Gustav Mahler: Symphony 1, “Feierlich and gemessen”
When Gustav Mahler (1860-1911) took up his conducting appointment in the city of Olmütz, located in the Moravian region of the Czech lands, everybody thought he was a rather odd duck. According to contemporary reports, “At the inn where the singers met in the evening, he invited ridicule by drinking water instead of wine or beer. Refusing meat, he asked for spinach and apples, and loudly declared his allegiance to Richard Wagner’s vegetarian principles, throwing in a plea for woolen underwear for good measure. The citizens of this little town were agreed that he was a very queer specimen. Mahler spurned the food they offered him, and went hungry for the sake of his convictions.” Mahler’s convictions were based on an article Richard Wagner published in the Bayreuther Blätter in 1880. Wagner essentially followed the writings of Arthur Schopenhauer, who famously stated, “The assumption that animals are without rights and the illusion that our treatment of them has no moral significance is a positively outrageous example of Western crudity and barbarity. Universal compassion is the only guarantee of morality.”
In Wagner’s article, essentially an endorsement of vegetarianism, he writes, “When first it dawned on human wisdom that the same thing breathed in animals as in mankind, it appeared too late to avert the curse which, ranging ourselves with the beasts of prey, we seemed to have called down upon us through the taste of animal food: disease and misery of every kind, to which we did not see mere vegetable-eating men exposed. The insight thus obtained led further to the consciousness of a deep-seated guilt in our earthly being: it moved those fully seized therewith to turn aside from all that stirs the passions, through free-willed poverty and total abstinence from animal food.” Wagner never became a total vegetarian, and neither did Mahler, although he tried. “For the last month,” he writes to a friend, “I have been a strict vegetarian. The moral effects of this regime are immense, owing to the voluntary subjugation of the flesh and the resulting absence of desires. You will appreciate how full I am of this idea when I tell you that I expect it to work the regeneration of mankind. I advise you to change over to a natural way of life, with proper nourishment (whole-meal bread), and you will soon feel the benefit.” One could certainly call the third movement of Mahler’s 1st Symphony a musical endorsement of vegetarianism. Titled “Feierlich und gemessen” (Solemnly and measured), it unfolds as a funeral march based on the popular tune “Bruder Martin” (Frère Jacques). Conceptually, it is based on E.T.A. Hoffmann’s Fantasiestücke (Fantasy pieces) and the ensuing woodcut by Moritz von Schwind, in which the corpse of a hunter is carried to its grave by a procession of animals. It is highly doubtful that Mahler would ever have harmed an animal or human, but he certainly would have killed for the Marillenknödel (apricot dumplings) of his sister Justine. Here then is the original recipe, discovered by musicologist Ira Braus.
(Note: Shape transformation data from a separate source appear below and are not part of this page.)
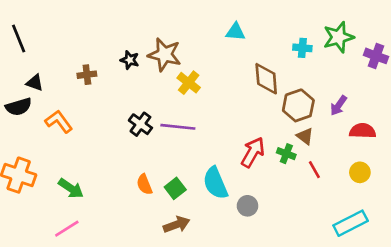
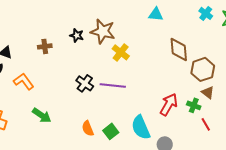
cyan cross: (302, 48) -> (206, 13), moved, turned 32
red line: (314, 170) -> (206, 124), moved
green arrow: (71, 188) -> (42, 115), moved

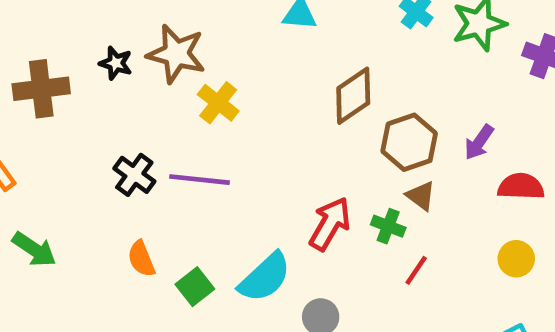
brown cross: (45, 46) -> (41, 89), size x1.6
brown diamond: (179, 49) -> (353, 96), turned 60
red line: (206, 124) -> (416, 270), turned 64
cyan semicircle: (141, 127) -> (265, 277), turned -110
orange semicircle: (88, 128) -> (141, 259), moved

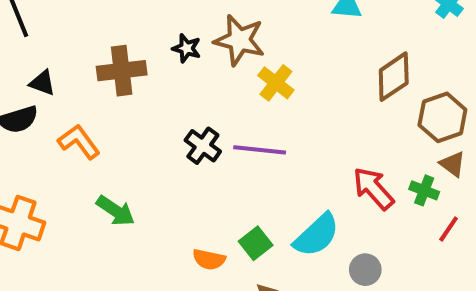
red arrow: (330, 224) -> (373, 188), turned -72
orange semicircle: (141, 259) -> (209, 259), moved, turned -56

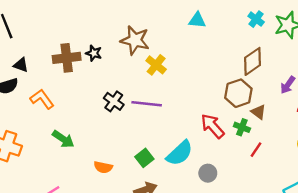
black star: (187, 48) -> (94, 53), moved
brown diamond: (394, 77) -> (252, 61), moved
brown hexagon: (442, 117) -> (238, 93), moved
orange semicircle: (209, 259) -> (103, 167), moved

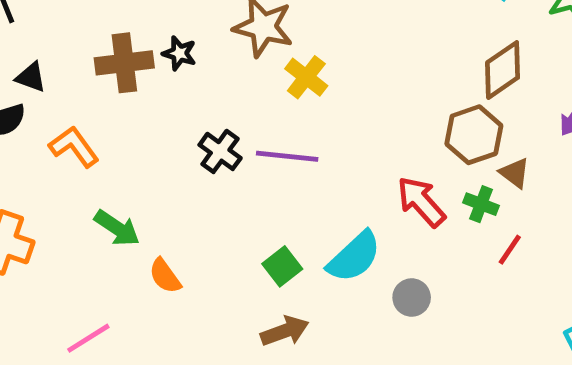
orange semicircle: (103, 167) -> (165, 276), moved, turned 42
Apricot Dumplings by Justine Rosé (née Mahler)
Ingredients:
2.2 lbs. potatoes
8.75 oz. flour
One egg
Pinch of salt
3.15 oz. butter
3.5 oz. bread crumbs
13 oz. apricots
Preparation: Place the potatoes, cut and peeled, through a mill once, then work them into the flour, egg and salt on a cutting board while they are still warm to make a smooth paste.
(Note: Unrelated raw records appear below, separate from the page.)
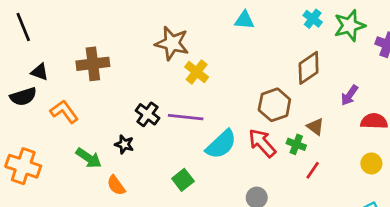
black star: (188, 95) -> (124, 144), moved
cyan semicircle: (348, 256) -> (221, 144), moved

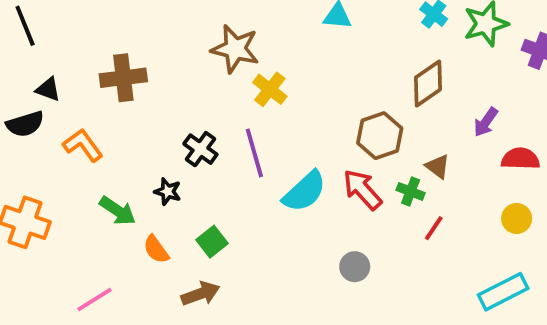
purple line: (186, 117) -> (254, 153), turned 68
green square: (183, 180) -> (212, 242), moved

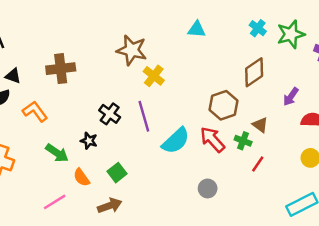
pink line: (94, 299) -> (55, 202), moved

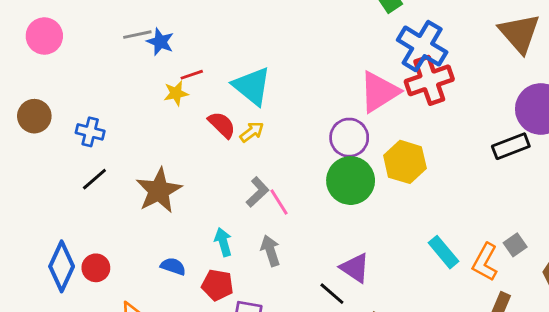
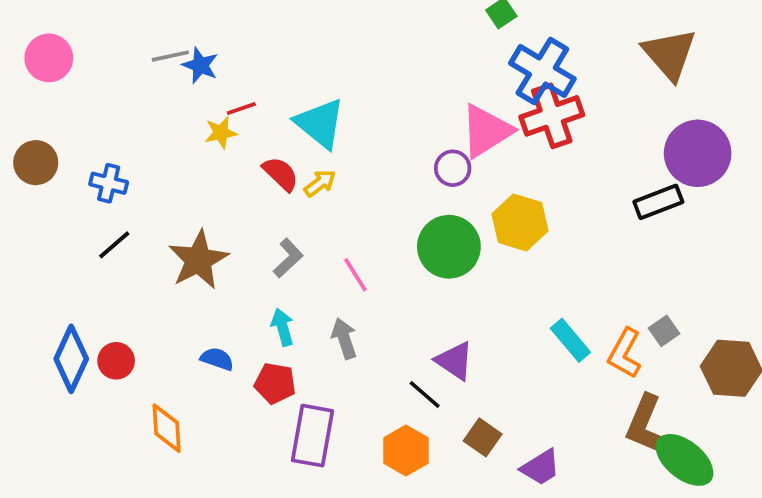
purple circle: (349, 138) -> (453, 168), moved, size x0.7
gray L-shape: (258, 192) -> (288, 258), moved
With a rolling pin, or by hand, knead the paste, flatten it and cut into fine slices, carefully enclosing an apricot in each slice. Then let the Knödel cook for five to 10 minutes in a saucepan of boiling salt water. Drain. During this time, melt the butter in a frying pan and brown the breadcrumbs over a low flame. Then roll the Knödel in bread crumbs and sprinkle with sugar before serving.
When all is said and done, pour yourself a glass of Eiswein — a type of dessert wine produced from grapes that have been frozen while still on the vine — and together with Mahler’s dumplings enjoy the bittersweet irony of the hunter’s funeral.